In a recent paper in the journal PlosONE, Dr Michael Cramer of the University of Cape Town's department of biological sciences proposed that fairy circles are caused by grass resource competition in the arid-plain ecosystem, and that the organisation of the whole ecosystem causes these reservoirs of water underground and sandy soil on top.

But the University of Pretoria researchers are looking under a microscope for an explanation, rather than an overview of the ecosystem.

They plan to "measure the organics in the soil and also basic soil chemistry for nutrient content", Ramond says. In terms of microbial ecology, they will do molecular fingerprinting to find out what organisms are in the soil and might be contributing to what they call this "death phenomenon", as well as looking for fungal toxins.

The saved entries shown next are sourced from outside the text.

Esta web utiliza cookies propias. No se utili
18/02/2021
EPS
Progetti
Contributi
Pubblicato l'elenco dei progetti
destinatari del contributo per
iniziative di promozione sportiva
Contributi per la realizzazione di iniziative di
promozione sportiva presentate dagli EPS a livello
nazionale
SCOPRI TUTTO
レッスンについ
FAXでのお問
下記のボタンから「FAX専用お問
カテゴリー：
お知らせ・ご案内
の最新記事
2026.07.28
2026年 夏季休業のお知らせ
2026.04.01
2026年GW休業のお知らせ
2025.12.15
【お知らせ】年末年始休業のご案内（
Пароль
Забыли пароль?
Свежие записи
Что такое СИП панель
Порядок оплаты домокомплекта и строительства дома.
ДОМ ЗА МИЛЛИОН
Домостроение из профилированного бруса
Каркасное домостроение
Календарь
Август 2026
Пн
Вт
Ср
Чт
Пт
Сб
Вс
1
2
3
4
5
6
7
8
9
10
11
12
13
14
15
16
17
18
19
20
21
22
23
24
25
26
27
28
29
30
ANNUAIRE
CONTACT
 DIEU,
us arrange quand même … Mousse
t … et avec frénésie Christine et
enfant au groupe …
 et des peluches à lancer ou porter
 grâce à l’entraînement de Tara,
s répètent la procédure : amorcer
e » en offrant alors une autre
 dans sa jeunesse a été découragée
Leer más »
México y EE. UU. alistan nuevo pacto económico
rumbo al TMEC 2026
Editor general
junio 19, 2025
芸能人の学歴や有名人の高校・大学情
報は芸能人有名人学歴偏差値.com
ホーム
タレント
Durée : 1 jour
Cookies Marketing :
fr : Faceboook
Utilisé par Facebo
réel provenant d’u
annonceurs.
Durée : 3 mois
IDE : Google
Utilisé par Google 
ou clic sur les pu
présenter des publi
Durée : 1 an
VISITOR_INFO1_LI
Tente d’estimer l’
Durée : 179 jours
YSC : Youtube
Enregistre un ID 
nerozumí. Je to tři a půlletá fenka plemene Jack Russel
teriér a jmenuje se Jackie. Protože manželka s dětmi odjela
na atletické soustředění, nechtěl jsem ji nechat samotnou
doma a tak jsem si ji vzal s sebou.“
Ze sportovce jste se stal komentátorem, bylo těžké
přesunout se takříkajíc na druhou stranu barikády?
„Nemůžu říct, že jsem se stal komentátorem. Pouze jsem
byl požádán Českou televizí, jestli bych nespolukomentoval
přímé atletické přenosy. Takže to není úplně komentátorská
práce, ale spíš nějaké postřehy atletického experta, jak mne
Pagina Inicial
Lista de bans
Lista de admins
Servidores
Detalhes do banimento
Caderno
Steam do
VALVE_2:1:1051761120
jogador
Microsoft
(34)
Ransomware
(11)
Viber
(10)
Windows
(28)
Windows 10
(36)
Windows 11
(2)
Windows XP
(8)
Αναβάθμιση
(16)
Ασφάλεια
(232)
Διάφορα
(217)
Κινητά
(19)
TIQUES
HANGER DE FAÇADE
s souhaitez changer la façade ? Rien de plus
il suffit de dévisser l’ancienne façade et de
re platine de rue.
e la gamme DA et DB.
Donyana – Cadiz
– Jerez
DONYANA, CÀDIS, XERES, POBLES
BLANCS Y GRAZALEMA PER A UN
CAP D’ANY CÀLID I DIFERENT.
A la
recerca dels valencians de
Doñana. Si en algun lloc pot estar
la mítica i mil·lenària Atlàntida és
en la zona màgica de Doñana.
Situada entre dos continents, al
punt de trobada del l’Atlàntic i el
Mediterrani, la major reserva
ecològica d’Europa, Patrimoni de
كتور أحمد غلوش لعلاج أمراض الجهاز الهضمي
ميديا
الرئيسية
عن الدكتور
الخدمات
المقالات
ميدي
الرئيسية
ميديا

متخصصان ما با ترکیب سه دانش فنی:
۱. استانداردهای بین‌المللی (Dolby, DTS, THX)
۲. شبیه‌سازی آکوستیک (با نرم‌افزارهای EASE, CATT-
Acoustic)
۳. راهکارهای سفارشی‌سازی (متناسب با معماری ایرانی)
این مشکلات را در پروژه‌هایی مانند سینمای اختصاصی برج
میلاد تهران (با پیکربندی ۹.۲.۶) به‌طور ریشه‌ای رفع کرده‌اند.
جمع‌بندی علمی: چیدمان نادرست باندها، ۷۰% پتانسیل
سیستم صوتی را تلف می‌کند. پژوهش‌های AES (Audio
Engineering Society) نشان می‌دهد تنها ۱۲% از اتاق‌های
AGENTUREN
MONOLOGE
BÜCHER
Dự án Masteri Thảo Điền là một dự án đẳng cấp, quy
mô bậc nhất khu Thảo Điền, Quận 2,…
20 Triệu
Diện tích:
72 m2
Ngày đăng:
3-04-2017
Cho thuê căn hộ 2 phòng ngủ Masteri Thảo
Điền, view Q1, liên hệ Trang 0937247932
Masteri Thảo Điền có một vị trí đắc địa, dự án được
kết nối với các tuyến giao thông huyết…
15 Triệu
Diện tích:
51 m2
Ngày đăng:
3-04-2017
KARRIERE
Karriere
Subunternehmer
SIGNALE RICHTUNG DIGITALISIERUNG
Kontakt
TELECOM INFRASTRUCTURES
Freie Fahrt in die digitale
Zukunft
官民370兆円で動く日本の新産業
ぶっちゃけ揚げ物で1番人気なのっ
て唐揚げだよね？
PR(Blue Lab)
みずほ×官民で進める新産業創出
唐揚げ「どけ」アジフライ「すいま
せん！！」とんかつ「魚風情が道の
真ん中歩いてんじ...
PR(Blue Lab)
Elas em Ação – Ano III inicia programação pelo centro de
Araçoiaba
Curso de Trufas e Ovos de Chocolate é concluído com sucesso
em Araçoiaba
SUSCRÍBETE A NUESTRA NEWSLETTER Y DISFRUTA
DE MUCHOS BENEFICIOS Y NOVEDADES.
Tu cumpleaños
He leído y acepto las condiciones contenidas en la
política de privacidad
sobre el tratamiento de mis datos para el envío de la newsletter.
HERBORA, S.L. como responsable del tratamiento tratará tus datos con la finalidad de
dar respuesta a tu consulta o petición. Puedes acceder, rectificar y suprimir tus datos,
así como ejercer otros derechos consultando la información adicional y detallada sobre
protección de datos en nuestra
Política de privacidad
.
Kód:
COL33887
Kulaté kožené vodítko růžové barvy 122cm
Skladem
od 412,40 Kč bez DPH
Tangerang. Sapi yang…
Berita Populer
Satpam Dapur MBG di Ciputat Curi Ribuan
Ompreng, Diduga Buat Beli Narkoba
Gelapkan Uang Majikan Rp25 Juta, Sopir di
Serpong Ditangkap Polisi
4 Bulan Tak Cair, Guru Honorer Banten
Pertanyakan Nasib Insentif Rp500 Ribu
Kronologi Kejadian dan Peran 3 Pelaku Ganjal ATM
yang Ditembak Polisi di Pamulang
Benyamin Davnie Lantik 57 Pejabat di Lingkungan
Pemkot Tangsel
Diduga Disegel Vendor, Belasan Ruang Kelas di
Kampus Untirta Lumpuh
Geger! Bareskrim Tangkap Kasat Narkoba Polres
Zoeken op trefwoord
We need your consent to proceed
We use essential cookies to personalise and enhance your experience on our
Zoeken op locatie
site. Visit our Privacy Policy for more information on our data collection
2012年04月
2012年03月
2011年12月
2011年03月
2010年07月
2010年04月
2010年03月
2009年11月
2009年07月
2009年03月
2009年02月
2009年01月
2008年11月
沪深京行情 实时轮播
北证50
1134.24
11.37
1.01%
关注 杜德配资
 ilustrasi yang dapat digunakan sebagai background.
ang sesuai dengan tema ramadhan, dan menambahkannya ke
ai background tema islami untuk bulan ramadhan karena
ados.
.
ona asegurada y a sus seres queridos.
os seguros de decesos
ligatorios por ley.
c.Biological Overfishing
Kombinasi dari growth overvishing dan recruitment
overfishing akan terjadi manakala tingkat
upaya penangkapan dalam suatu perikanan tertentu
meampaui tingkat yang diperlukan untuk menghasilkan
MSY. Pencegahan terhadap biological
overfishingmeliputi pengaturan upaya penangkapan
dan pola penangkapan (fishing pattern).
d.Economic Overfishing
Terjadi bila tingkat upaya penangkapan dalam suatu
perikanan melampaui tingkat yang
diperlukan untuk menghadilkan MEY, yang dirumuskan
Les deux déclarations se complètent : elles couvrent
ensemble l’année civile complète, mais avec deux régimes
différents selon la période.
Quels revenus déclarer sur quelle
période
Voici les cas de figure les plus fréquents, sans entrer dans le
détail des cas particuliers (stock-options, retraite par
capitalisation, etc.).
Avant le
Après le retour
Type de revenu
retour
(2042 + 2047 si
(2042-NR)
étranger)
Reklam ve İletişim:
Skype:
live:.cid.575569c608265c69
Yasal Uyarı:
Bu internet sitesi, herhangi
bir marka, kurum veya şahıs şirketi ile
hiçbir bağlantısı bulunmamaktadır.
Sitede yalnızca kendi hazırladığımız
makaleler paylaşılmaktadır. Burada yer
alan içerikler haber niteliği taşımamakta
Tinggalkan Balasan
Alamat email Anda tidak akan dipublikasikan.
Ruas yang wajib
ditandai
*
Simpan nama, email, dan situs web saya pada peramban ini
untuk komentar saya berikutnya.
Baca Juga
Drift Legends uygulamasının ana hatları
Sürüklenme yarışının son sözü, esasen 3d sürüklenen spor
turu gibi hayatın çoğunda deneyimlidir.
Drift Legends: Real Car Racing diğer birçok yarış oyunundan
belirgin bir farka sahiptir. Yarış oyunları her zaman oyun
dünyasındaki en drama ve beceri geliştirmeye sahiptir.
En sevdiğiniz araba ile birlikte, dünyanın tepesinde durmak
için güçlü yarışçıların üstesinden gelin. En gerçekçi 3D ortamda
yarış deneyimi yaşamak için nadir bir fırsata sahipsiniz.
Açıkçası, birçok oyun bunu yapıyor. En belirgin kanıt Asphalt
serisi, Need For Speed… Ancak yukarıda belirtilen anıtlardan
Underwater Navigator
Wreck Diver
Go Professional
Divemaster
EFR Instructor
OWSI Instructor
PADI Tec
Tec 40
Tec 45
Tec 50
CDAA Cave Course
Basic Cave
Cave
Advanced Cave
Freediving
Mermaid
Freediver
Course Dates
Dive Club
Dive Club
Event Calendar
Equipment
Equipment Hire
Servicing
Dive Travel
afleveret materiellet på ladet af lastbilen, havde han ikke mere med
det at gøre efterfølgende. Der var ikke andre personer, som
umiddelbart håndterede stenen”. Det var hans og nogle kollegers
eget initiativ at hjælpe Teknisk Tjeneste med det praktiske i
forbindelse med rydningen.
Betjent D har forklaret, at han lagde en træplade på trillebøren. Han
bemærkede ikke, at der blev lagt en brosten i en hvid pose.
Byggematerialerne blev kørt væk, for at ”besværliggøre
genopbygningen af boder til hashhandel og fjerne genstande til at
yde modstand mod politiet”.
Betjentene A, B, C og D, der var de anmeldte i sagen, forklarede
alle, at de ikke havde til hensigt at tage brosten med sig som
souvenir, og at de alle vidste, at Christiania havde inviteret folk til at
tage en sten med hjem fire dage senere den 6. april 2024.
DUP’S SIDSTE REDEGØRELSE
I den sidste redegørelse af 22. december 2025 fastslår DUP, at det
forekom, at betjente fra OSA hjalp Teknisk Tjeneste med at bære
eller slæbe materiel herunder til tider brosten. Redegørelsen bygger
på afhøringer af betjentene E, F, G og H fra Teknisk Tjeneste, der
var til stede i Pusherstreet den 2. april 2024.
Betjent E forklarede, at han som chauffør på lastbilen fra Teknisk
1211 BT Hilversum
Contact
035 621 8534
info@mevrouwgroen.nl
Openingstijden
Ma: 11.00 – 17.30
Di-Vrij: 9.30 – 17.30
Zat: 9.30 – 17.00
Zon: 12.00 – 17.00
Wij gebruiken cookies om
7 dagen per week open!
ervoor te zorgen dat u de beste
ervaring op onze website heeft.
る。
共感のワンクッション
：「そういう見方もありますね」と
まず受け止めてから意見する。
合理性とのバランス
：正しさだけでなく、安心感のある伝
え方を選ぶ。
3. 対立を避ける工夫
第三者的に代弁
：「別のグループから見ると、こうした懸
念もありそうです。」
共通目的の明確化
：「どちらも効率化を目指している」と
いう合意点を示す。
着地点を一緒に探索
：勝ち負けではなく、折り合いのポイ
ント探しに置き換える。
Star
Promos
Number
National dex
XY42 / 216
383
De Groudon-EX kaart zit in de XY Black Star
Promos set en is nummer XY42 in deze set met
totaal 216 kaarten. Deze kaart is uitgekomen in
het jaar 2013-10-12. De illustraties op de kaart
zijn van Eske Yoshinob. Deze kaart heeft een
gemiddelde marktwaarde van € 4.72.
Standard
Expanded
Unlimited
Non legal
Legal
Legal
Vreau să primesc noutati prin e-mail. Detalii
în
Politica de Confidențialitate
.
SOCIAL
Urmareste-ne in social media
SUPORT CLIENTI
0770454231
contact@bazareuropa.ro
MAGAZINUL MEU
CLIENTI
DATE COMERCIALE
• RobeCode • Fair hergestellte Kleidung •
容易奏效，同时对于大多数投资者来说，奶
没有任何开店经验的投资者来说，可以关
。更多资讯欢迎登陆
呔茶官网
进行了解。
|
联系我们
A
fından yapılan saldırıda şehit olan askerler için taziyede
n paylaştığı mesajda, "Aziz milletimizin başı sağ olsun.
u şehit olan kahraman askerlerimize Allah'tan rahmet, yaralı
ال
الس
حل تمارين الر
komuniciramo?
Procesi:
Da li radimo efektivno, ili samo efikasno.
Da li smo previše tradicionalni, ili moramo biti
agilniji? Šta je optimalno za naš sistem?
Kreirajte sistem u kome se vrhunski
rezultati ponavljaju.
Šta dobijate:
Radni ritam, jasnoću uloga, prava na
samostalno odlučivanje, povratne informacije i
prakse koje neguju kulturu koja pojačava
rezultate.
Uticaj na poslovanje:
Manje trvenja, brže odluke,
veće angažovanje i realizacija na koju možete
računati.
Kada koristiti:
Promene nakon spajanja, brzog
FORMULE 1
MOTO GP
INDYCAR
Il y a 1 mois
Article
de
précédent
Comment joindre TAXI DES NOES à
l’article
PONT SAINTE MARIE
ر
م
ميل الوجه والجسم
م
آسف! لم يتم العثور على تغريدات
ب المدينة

"Anything that germinates [in the fairy circle] tends to die very quickly," Cowan says. "The fairy circles expand radially with death at the margins, which fits well with the expanding-fungal-pathogen-type hypothesis."

On the drive back to the Gobabeb Research Centre, the car smelling of suntan lotion and everyone jostling for a position in front of the airconditioning, Ramond tells us why he chooses to study fairy circles: "It's a mystery; I want to understand it."